La presa ai miei fianchi si fece più salda, ma non troppo forte. Sentii la sua lingua che leccò la mia pelle. Sembrava che volesse essere sicuro di quello che stava facendo, come se stesse valutando tutti i dettagli della situazione. Come se fiutasse qualche genere di pericolo, anche se io non ne vedevo. Anzi, ero io quella in pericolo. Eppure non avevo il coraggio di parlare, di chiedergli perché voleva mordermi o qualsiasi altra cosa perché la mia voce mi era morta in gola. Riecheggiava insistente nel mio cervello, come se volesse in qualche modo raggiungere le orecchie del vampiro. Ma che stavo dicendo? Stavo dando letteralmente i numeri!
Ero completamente paralizzata, nemmeno il mio corpo rispondeva agli impulsi del mio cervello… Che dovevo fare? Che potevo fare? Continuava a tenermi stretta a sé e la cosa non mi piaceva. Il fatto che non avesse detto nulla, diceva solo una cosa: ero spacciata!
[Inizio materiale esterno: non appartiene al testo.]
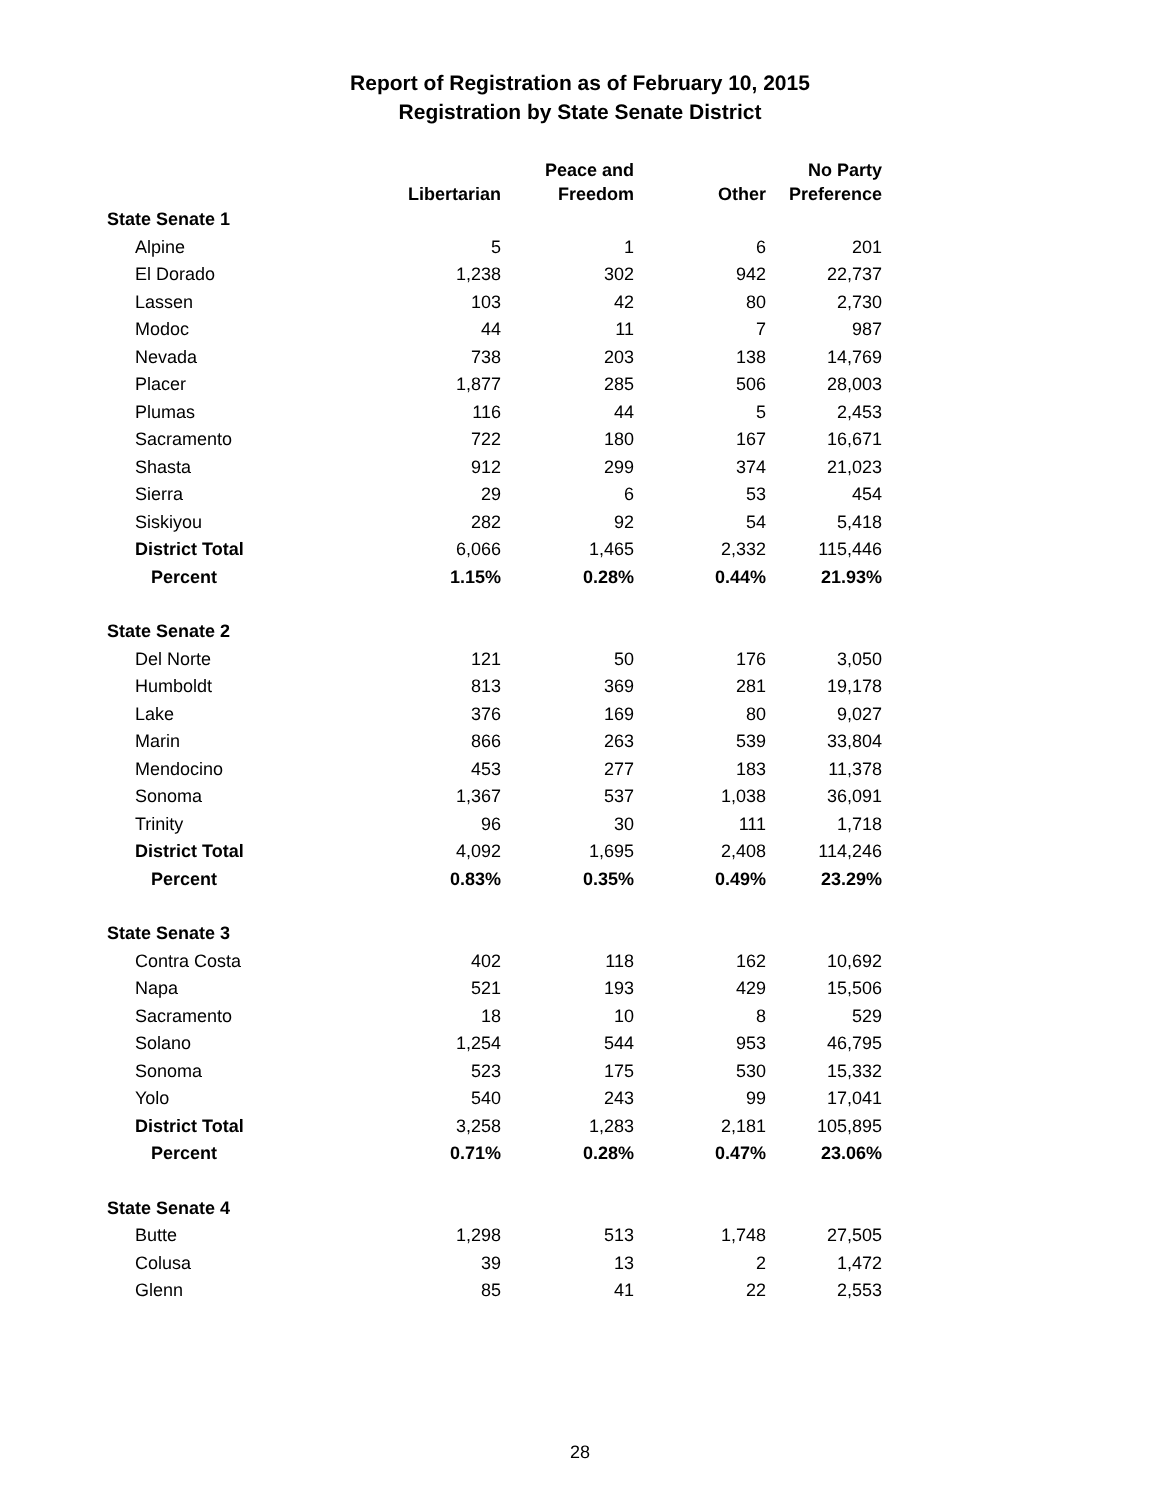Report of Registration as of February 10, 2015
Registration by State Senate District
| | Libertarian | Peace and Freedom | Other | No Party Preference |
| --- | --- | --- | --- | --- |
| State Senate 1 | | | | |
| Alpine | 5 | 1 | 6 | 201 |
| El Dorado | 1,238 | 302 | 942 | 22,737 |
| Lassen | 103 | 42 | 80 | 2,730 |
| Modoc | 44 | 11 | 7 | 987 |
| Nevada | 738 | 203 | 138 | 14,769 |
| Placer | 1,877 | 285 | 506 | 28,003 |
| Plumas | 116 | 44 | 5 | 2,453 |
| Sacramento | 722 | 180 | 167 | 16,671 |
| Shasta | 912 | 299 | 374 | 21,023 |
| Sierra | 29 | 6 | 53 | 454 |
| Siskiyou | 282 | 92 | 54 | 5,418 |
| District Total | 6,066 | 1,465 | 2,332 | 115,446 |
| Percent | 1.15% | 0.28% | 0.44% | 21.93% |
| State Senate 2 | | | | |
| Del Norte | 121 | 50 | 176 | 3,050 |
| Humboldt | 813 | 369 | 281 | 19,178 |
| Lake | 376 | 169 | 80 | 9,027 |
| Marin | 866 | 263 | 539 | 33,804 |
| Mendocino | 453 | 277 | 183 | 11,378 |
| Sonoma | 1,367 | 537 | 1,038 | 36,091 |
| Trinity | 96 | 30 | 111 | 1,718 |
| District Total | 4,092 | 1,695 | 2,408 | 114,246 |
| Percent | 0.83% | 0.35% | 0.49% | 23.29% |
| State Senate 3 | | | | |
| Contra Costa | 402 | 118 | 162 | 10,692 |
| Napa | 521 | 193 | 429 | 15,506 |
| Sacramento | 18 | 10 | 8 | 529 |
| Solano | 1,254 | 544 | 953 | 46,795 |
| Sonoma | 523 | 175 | 530 | 15,332 |
| Yolo | 540 | 243 | 99 | 17,041 |
| District Total | 3,258 | 1,283 | 2,181 | 105,895 |
| Percent | 0.71% | 0.28% | 0.47% | 23.06% |
| State Senate 4 | | | | |
| Butte | 1,298 | 513 | 1,748 | 27,505 |
| Colusa | 39 | 13 | 2 | 1,472 |
| Glenn | 85 | 41 | 22 | 2,553 |
28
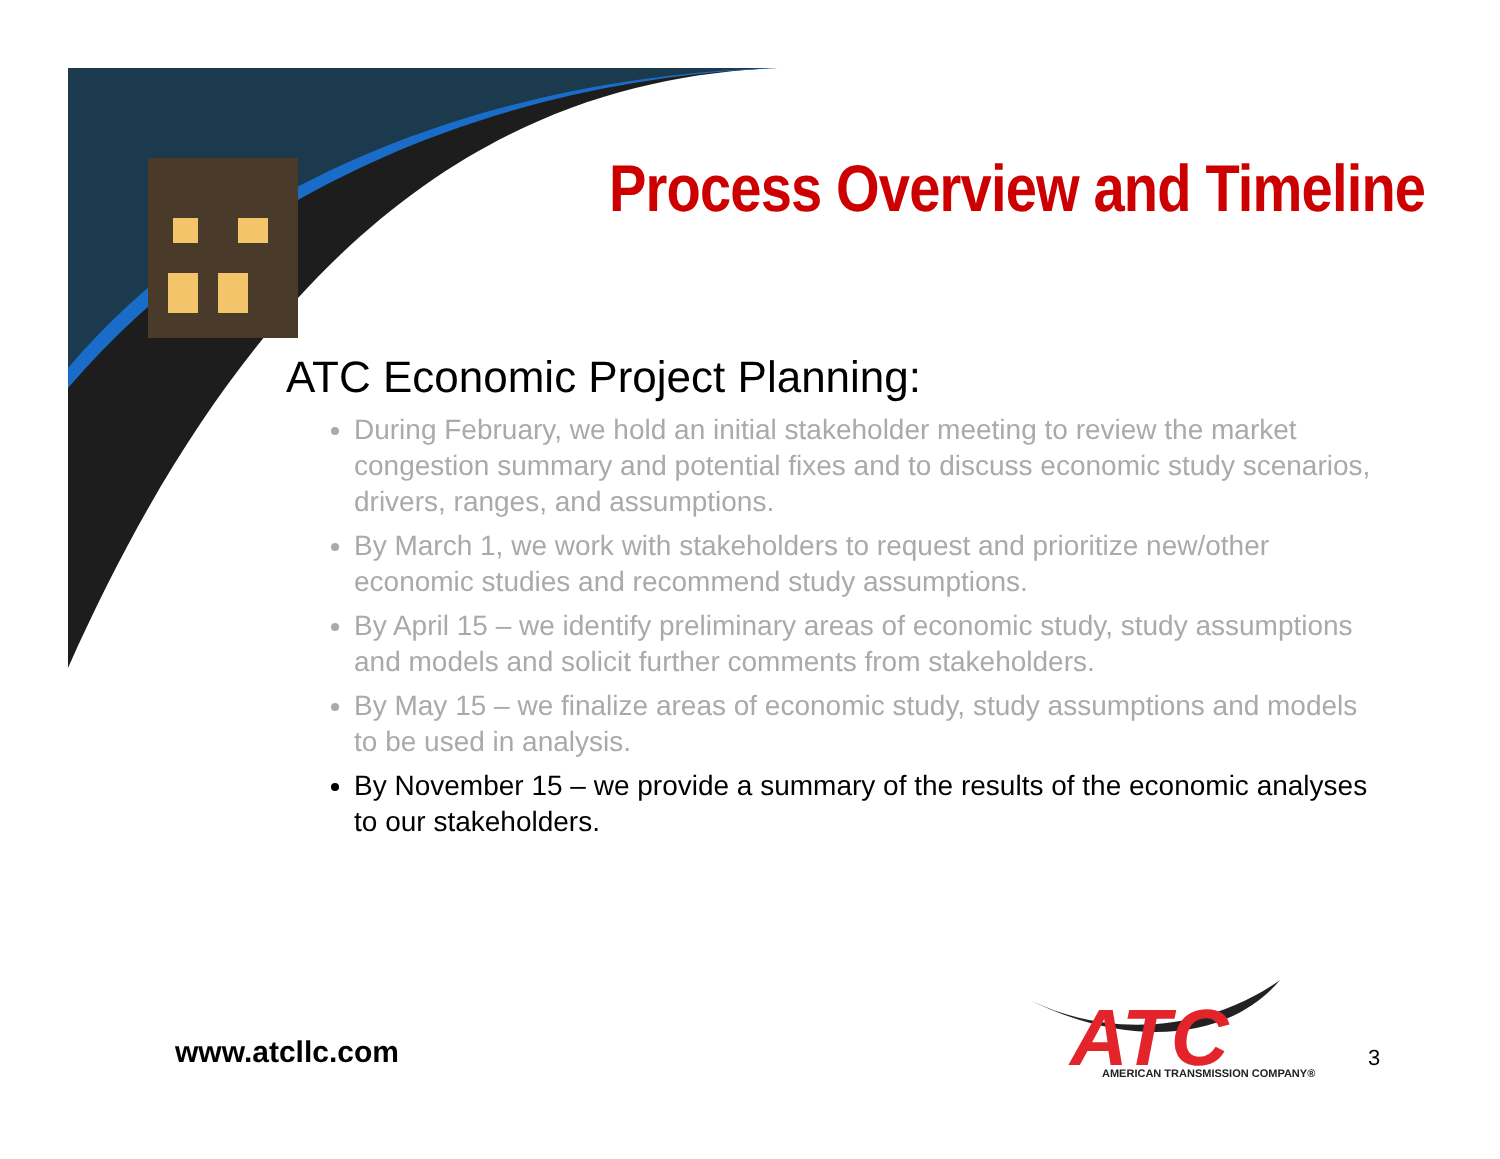Process Overview and Timeline
ATC Economic Project Planning:
During February, we hold an initial stakeholder meeting to review the market congestion summary and potential fixes and to discuss economic study scenarios, drivers, ranges, and assumptions.
By March 1, we work with stakeholders to request and prioritize new/other economic studies and recommend study assumptions.
By April 15 – we identify preliminary areas of economic study, study assumptions and models and solicit further comments from stakeholders.
By May 15 – we finalize areas of economic study, study assumptions and models to be used in analysis.
By November 15 – we provide a summary of the results of the economic analyses to our stakeholders.
www.atcllc.com
ATC
AMERICAN TRANSMISSION COMPANY®
3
Le sue mani risalirono lentamente sul mio tronco, facendomi sospirare leggermente. Chiusi leggermente gli occhi, cosa voleva da me? Faceva così con tutte le sue prede? Farle eccitare e poi illuderle di lasciarle andare con un piccolo e insignificante morso sul collo? Scese di nuovo ai fianchi e con una presa poderosa m’incatenò a sé, sbarrai leggermente gli occhi. Era il momento?
«Davvero non hai paura?», chiese con voce profonda e fredda. Allora poteva parlare! E la sua voce faceva eco nella mia mente, annebbiando i miei pensieri e facendoli risucchiare in un vortice.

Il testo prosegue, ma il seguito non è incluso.